§ **Work instruction**
Copy all data exactly. Skip pictures.

--

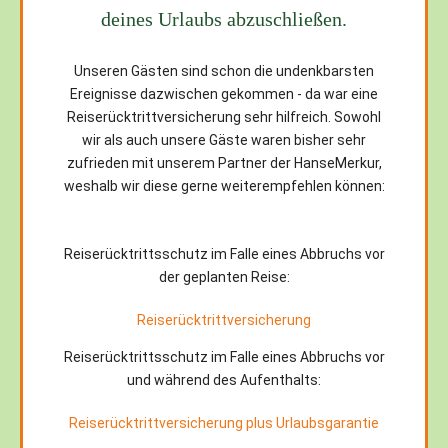
deines Urlaubs abzuschließen.
Unseren Gästen sind schon die undenkbarsten
Ereignisse dazwischen gekommen - da war eine
Reiserücktrittversicherung sehr hilfreich. Sowohl
wir als auch unsere Gäste waren bisher sehr
zufrieden mit unserem Partner der HanseMerkur,
weshalb wir diese gerne weiterempfehlen können:
Reiserücktrittsschutz im Falle eines Abbruchs vor
der geplanten Reise:
Reiserücktrittversicherung
Reiserücktrittsschutz im Falle eines Abbruchs vor
und während des Aufenthalts:
Reiserücktrittversicherung plus Urlaubsgarantie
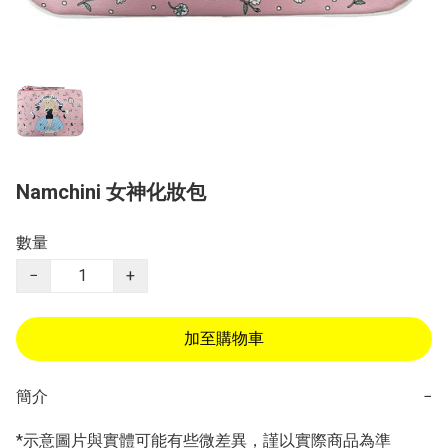
Namchini 女神化妝包
數量
−
+
加至購物車
簡介
−
*示意圖片與實體可能有些微差異，謹以實際商品為準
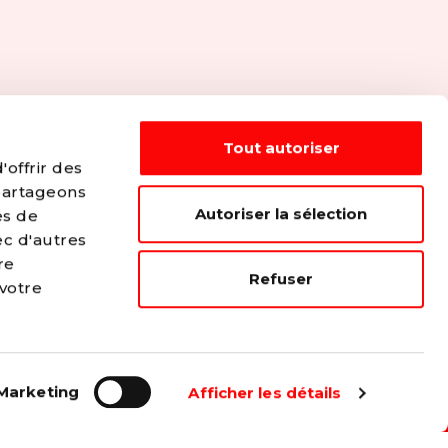
Tout autoriser
offrir des
 partageons
Autoriser la sélection
es de
ec d'autres
re
...
Refuser
 votre
e plus juste et solidaire.
Marketing
Afficher les détails
s travailleurs.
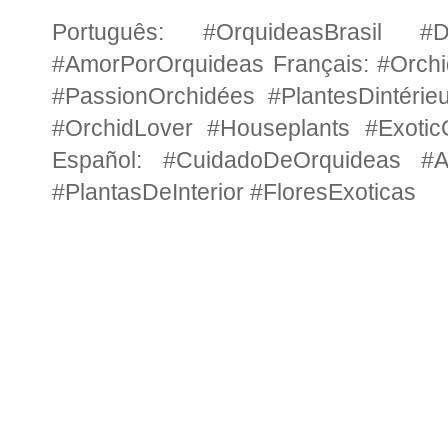
Português: #OrquideasBrasil #Di
#AmorPorOrquideas Français: #Orchi
#PassionOrchidées #PlantesDintérie
#OrchidLover #Houseplants #Exotic
Español: #CuidadoDeOrquideas #A
#PlantasDeInterior #FloresExoticas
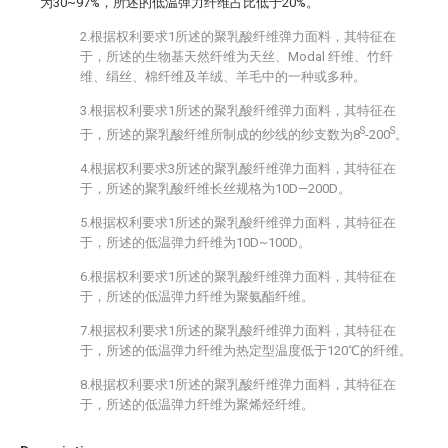
为30~97%，所述的低温弹力纤维占比低于20%。
2.根据权利要求1所述的聚乳酸纤维弹力面料，其特征在
于，所述的生物基天然纤维为天丝、Modal 纤维、竹纤
维、绢丝、棉纤维及羊绒、羊毛中的一种或多种。
3.根据权利要求1所述的聚乳酸纤维弹力面料，其特征在
S
S
于，所述的聚乳酸纤维所制成的纱线的纱支数为8
-200
。
4.根据权利要求3所述的聚乳酸纤维弹力面料，其特征在
于，所述的聚乳酸纤维长丝规格为10D—200D。
5.根据权利要求1所述的聚乳酸纤维弹力面料，其特征在
于，所述的低温弹力纤维为10D~100D。
6.根据权利要求1所述的聚乳酸纤维弹力面料，其特征在
于，所述的低温弹力纤维为聚氨酯纤维。
7.根据权利要求1所述的聚乳酸纤维弹力面料，其特征在
于，所述的低温弹力纤维为热定型温度低于120℃的纤维。
8.根据权利要求1所述的聚乳酸纤维弹力面料，其特征在
于，所述的低温弹力纤维为聚烯烃纤维。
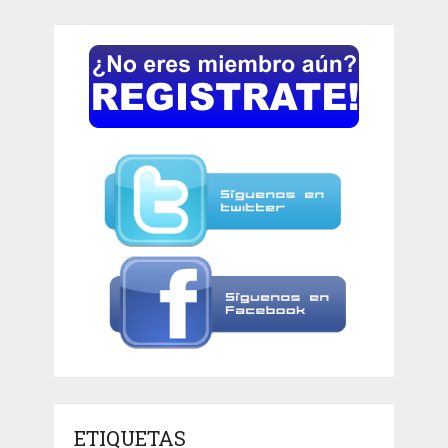
ETIQUETAS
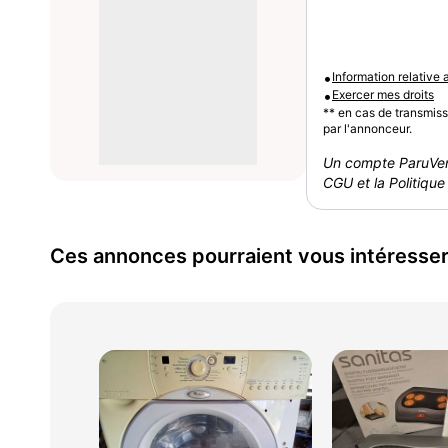
•
Information relative
•
Exercer mes droits
** en cas de transmis
par l'annonceur.
Un compte ParuVen
CGU et la Politique 
Ces annonces pourraient vous intéresse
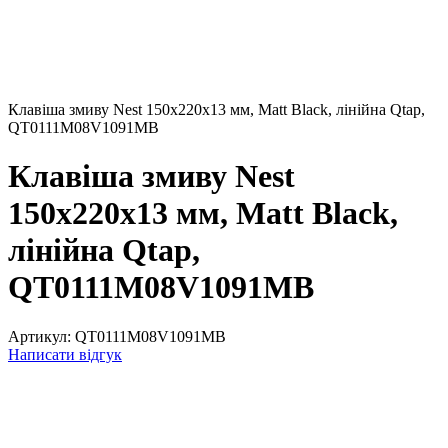
Клавіша змиву Nest 150x220x13 мм, Matt Black, лінійна Qtap,
QT0111M08V1091MB
Клавіша змиву Nest
150x220x13 мм, Matt Black,
лінійна Qtap,
QT0111M08V1091MB
Артикул:
QT0111M08V1091MB
Написати відгук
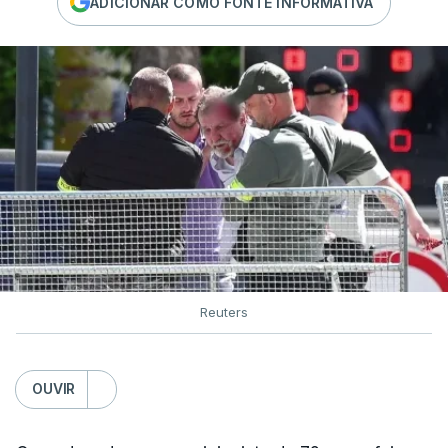
ADICIONAR COMO FONTE INFORMATIVA
Reuters
OUVIR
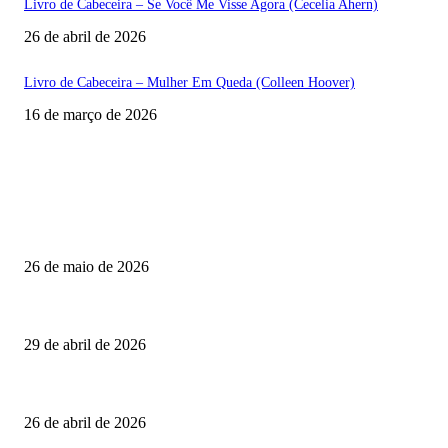
Livro de Cabeceira – Se Você Me Visse Agora (Cecelia Ahern)
26 de abril de 2026
Livro de Cabeceira – Mulher Em Queda (Colleen Hoover)
16 de março de 2026
POPULAR POSTS
No dia do sanfoneiro, veja quais talentos da nova geração mantêm vivo o 
26 de maio de 2026
Troféu Imprensa 2026: uma edição histórica!
29 de abril de 2026
Livro de Cabeceira – Se Você Me Visse Agora (Cecelia Ahern)
26 de abril de 2026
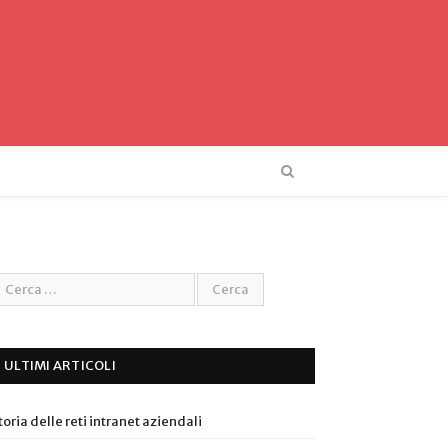
ULTIMI ARTICOLI
toria delle reti intranet aziendali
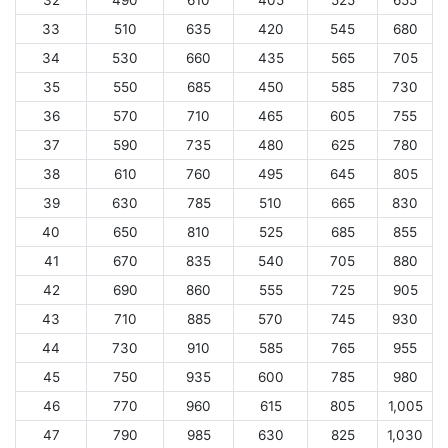
32
490
610
405
525
655
33
510
635
420
545
680
34
530
660
435
565
705
35
550
685
450
585
730
36
570
710
465
605
755
37
590
735
480
625
780
38
610
760
495
645
805
39
630
785
510
665
830
40
650
810
525
685
855
41
670
835
540
705
880
42
690
860
555
725
905
43
710
885
570
745
930
44
730
910
585
765
955
45
750
935
600
785
980
46
770
960
615
805
1,005
47
790
985
630
825
1,030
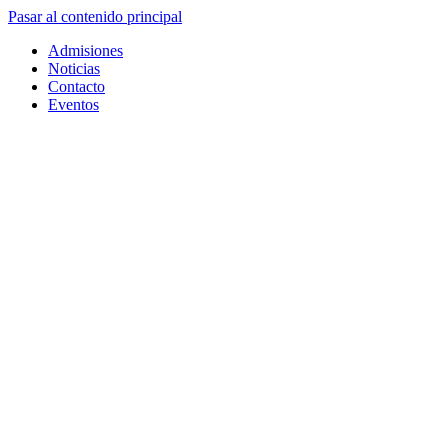
Pasar al contenido principal
Admisiones
Noticias
Contacto
Eventos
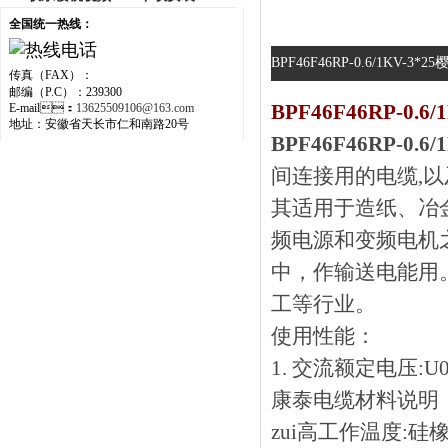
全国统一热线：
BPF46F46RP-0.6/1KV-3
传真（FAX）：
邮编（P.C）：239300
BPF46F46RP-0.
E-mail：
13625509106@163.com
地址：安徽省天长市仁和南路20号
BPF46F46RP-0.
间连接用的电缆,以及
其适用于造纸、
频电源和变频电机
中，作输送电能用
工等行业。
使用性能：
1. 交流额定电压:U0/U
康泰电缆材料说明
zui高工作温度:硅橡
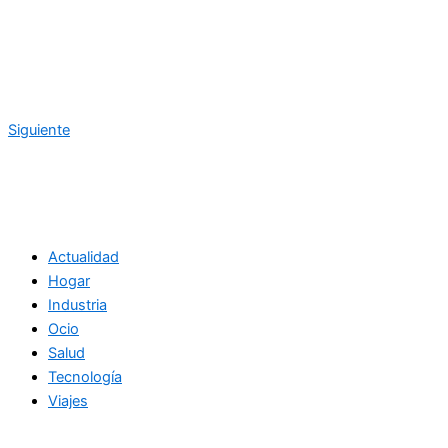
Siguiente
Actualidad
Hogar
Industria
Ocio
Salud
Tecnología
Viajes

--

§ **Expected output**
deines Urlaubs abzuschließen.
Unseren Gästen sind schon die undenkbarsten
Ereignisse dazwischen gekommen - da war eine
Reiserücktrittversicherung sehr hilfreich. Sowohl
wir als auch unsere Gäste waren bisher sehr
zufrieden mit unserem Partner der HanseMerkur,
weshalb wir diese gerne weiterempfehlen können:
Reiserücktrittsschutz im Falle eines Abbruchs vor
der geplanten Reise:
Reiserücktrittversicherung
Reiserücktrittsschutz im Falle eines Abbruchs vor
und während des Aufenthalts:
Reiserücktrittversicherung plus Urlaubsgarantie
Namchini 女神化妝包
數量
−
+
加至購物車
簡介
−
*示意圖片與實體可能有些微差異，謹以實際商品為準
Tout autoriser
offrir des
 partageons
Autoriser la sélection
es de
ec d'autres
re
...
Refuser
 votre
e plus juste et solidaire.
Marketing
Afficher les détails
s travailleurs.
Português: #OrquideasBrasil #Di
#AmorPorOrquideas Français: #Orchi
#PassionOrchidées #PlantesDintérie
#OrchidLover #Houseplants #Exotic
Español: #CuidadoDeOrquideas #A
#PlantasDeInterior #FloresExoticas
为30~97%，所述的低温弹力纤维占比低于20%。
2.根据权利要求1所述的聚乳酸纤维弹力面料，其特征在
于，所述的生物基天然纤维为天丝、Modal 纤维、竹纤
维、绢丝、棉纤维及羊绒、羊毛中的一种或多种。
3.根据权利要求1所述的聚乳酸纤维弹力面料，其特征在
S
S
于，所述的聚乳酸纤维所制成的纱线的纱支数为8
-200
。
4.根据权利要求3所述的聚乳酸纤维弹力面料，其特征在
于，所述的聚乳酸纤维长丝规格为10D—200D。
5.根据权利要求1所述的聚乳酸纤维弹力面料，其特征在
于，所述的低温弹力纤维为10D~100D。
6.根据权利要求1所述的聚乳酸纤维弹力面料，其特征在
于，所述的低温弹力纤维为聚氨酯纤维。
7.根据权利要求1所述的聚乳酸纤维弹力面料，其特征在
于，所述的低温弹力纤维为热定型温度低于120℃的纤维。
8.根据权利要求1所述的聚乳酸纤维弹力面料，其特征在
于，所述的低温弹力纤维为聚烯烃纤维。
ETIQUETAS
•
Information relative
•
Exercer mes droits
** en cas de transmis
par l'annonceur.
Un compte ParuVen
CGU et la Politique 
Ces annonces pourraient vous intéresse
Клавіша змиву Nest 150x220x13 мм, Matt Black, лінійна Qtap,
QT0111M08V1091MB
Клавіша змиву Nest
150x220x13 мм, Matt Black,
лінійна Qtap,
QT0111M08V1091MB
Артикул:
QT0111M08V1091MB
Написати відгук
ADICIONAR COMO FONTE INFORMATIVA
Reuters
OUVIR
Livro de Cabeceira – Se Você Me Visse Agora (Cecelia Ahern)
26 de abril de 2026
Livro de Cabeceira – Mulher Em Queda (Colleen Hoover)
16 de março de 2026
POPULAR POSTS
No dia do sanfoneiro, veja quais talentos da nova geração mantêm vivo o 
26 de maio de 2026
Troféu Imprensa 2026: uma edição histórica!
29 de abril de 2026
Livro de Cabeceira – Se Você Me Visse Agora (Cecelia Ahern)
26 de abril de 2026
ULTIMI ARTICOLI
toria delle reti intranet aziendali
32
490
610
405
525
655
33
510
635
420
545
680
34
530
660
435
565
705
35
550
685
450
585
730
36
570
710
465
605
755
37
590
735
480
625
780
38
610
760
495
645
805
39
630
785
510
665
830
40
650
810
525
685
855
41
670
835
540
705
880
42
690
860
555
725
905
43
710
885
570
745
930
44
730
910
585
765
955
45
750
935
600
785
980
46
770
960
615
805
1,005
47
790
985
630
825
1,030
Pasar al contenido principal
Admisiones
Noticias
Contacto
Eventos
全国统一热线：
BPF46F46RP-0.6/1KV-3
传真（FAX）：
邮编（P.C）：239300
BPF46F46RP-0.
E-mail：
13625509106@163.com
地址：安徽省天长市仁和南路20号
BPF46F46RP-0.
间连接用的电缆,以及
其适用于造纸、
频电源和变频电机
中，作输送电能用
工等行业。
使用性能：
1. 交流额定电压:U0/U
康泰电缆材料说明
zui高工作温度:硅橡
Siguiente
Actualidad
Hogar
Industria
Ocio
Salud
Tecnología
Viajes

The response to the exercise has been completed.